== YOUR TASK ==
The string "pixels" appears in some lines of the data. Report how many, with no other words.

Collection entries:

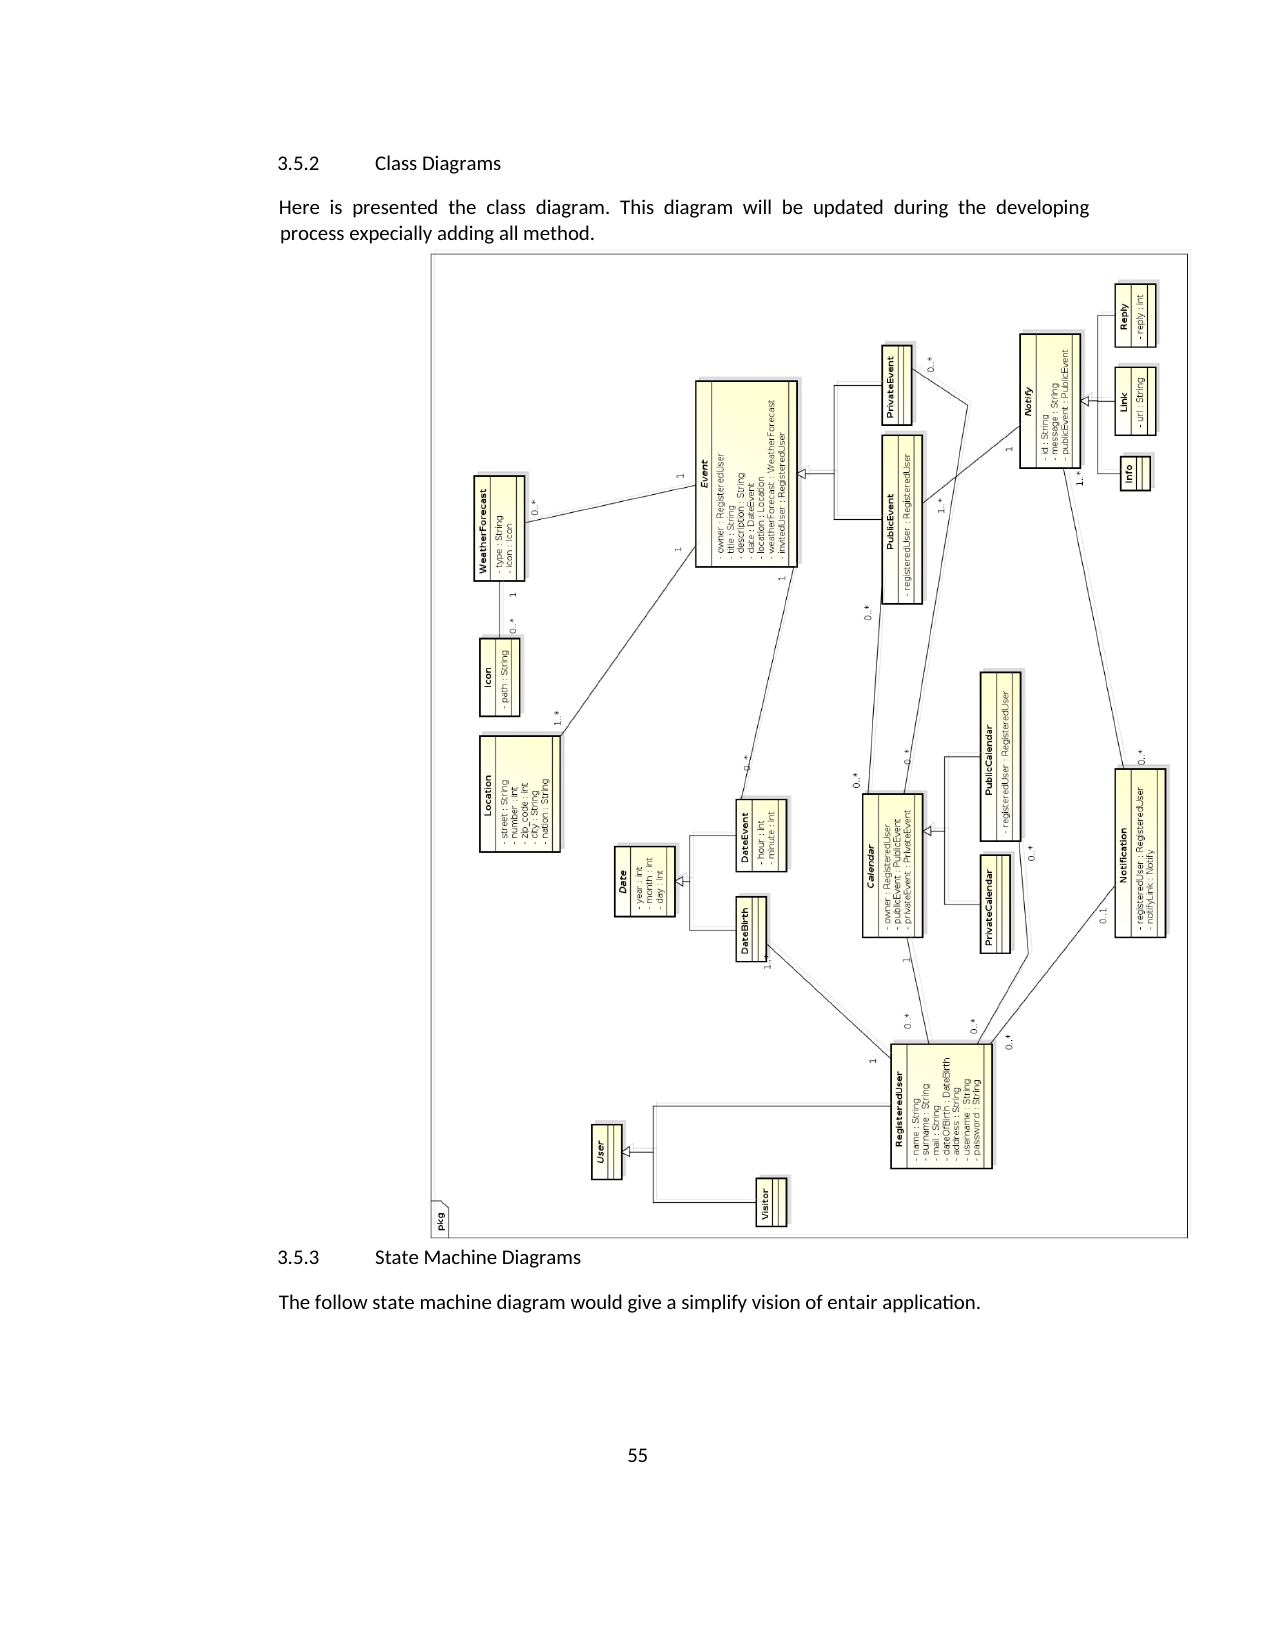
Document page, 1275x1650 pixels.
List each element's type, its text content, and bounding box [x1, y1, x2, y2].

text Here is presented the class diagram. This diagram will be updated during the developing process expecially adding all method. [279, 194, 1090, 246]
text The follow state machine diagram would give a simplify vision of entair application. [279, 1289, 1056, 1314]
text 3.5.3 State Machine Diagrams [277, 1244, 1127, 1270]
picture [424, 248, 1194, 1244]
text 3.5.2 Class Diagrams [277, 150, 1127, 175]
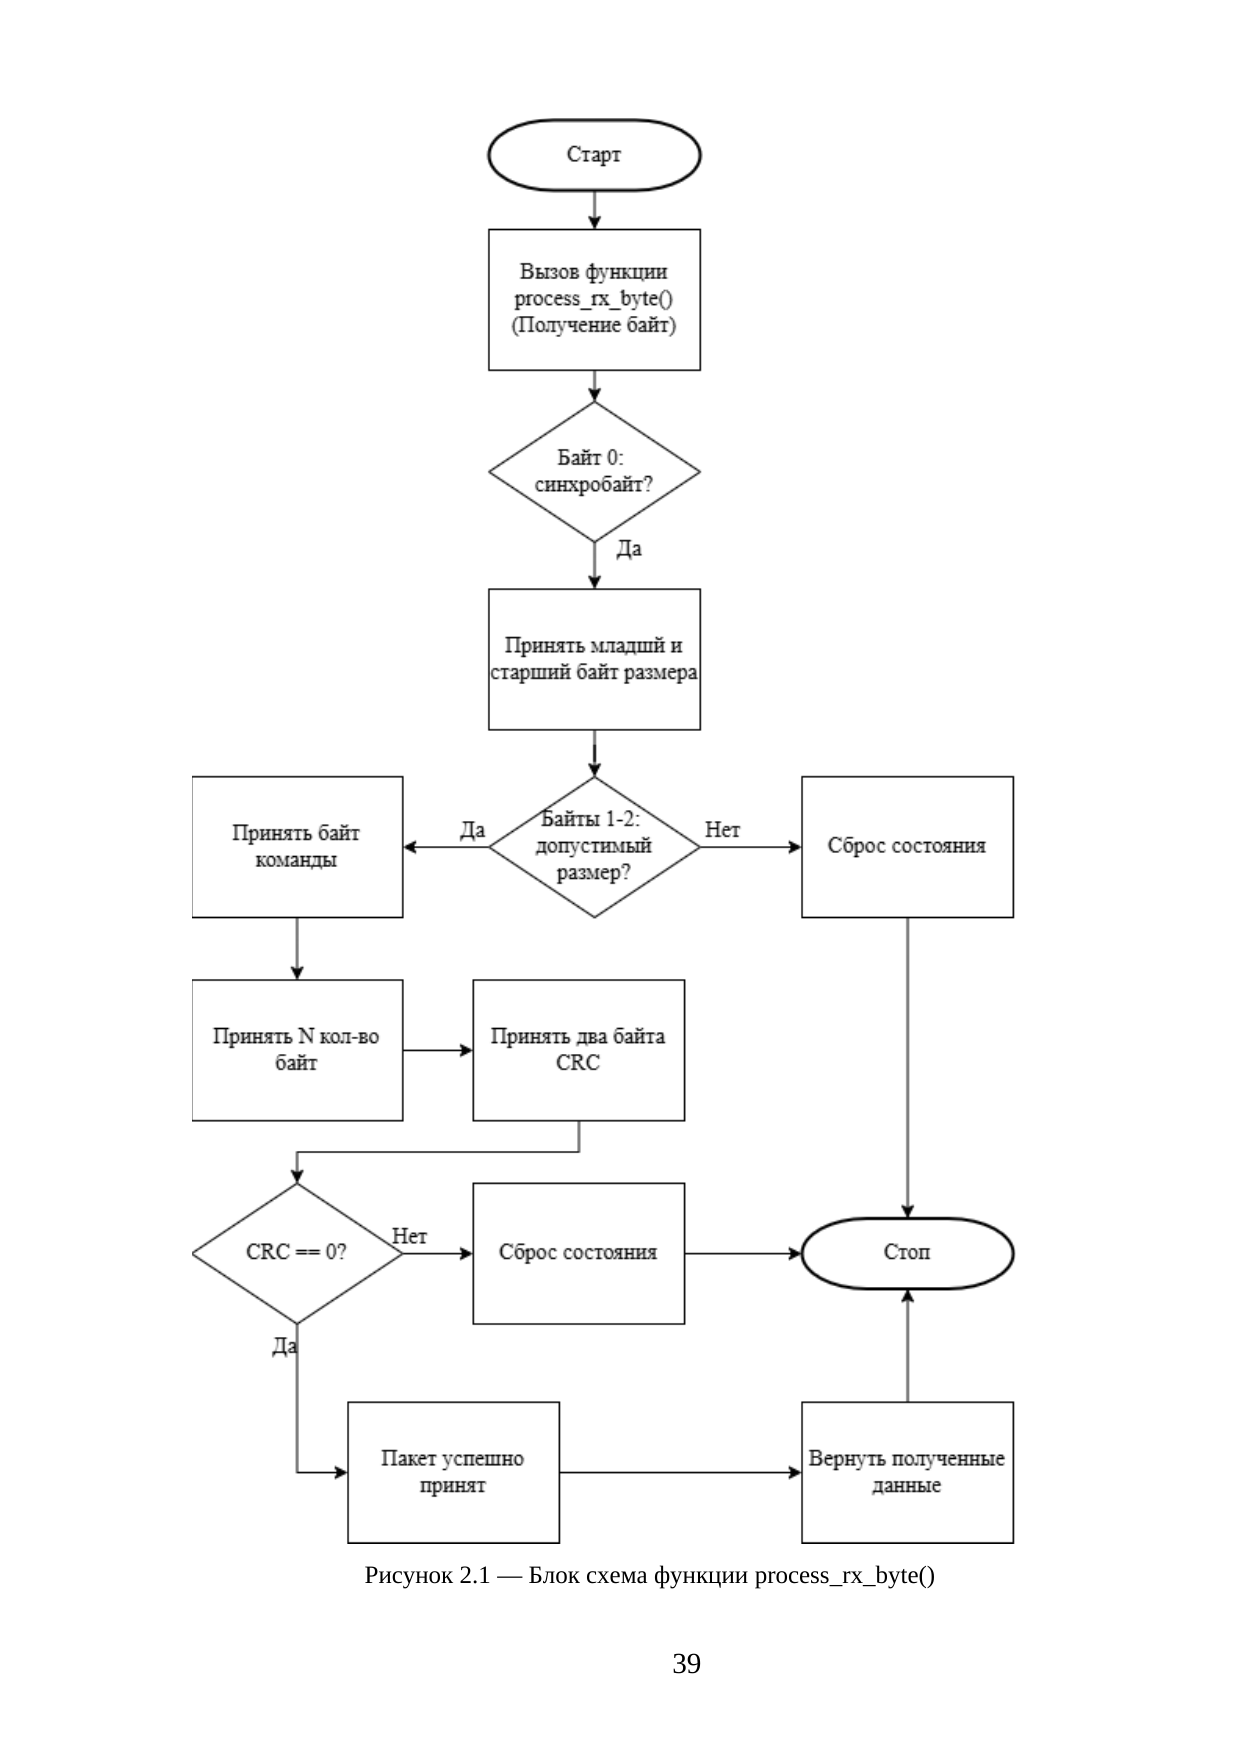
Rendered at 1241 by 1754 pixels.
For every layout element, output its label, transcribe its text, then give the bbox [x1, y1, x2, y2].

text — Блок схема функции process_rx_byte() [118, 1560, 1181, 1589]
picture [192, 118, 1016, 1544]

== SOLVED PROBLEM ==
2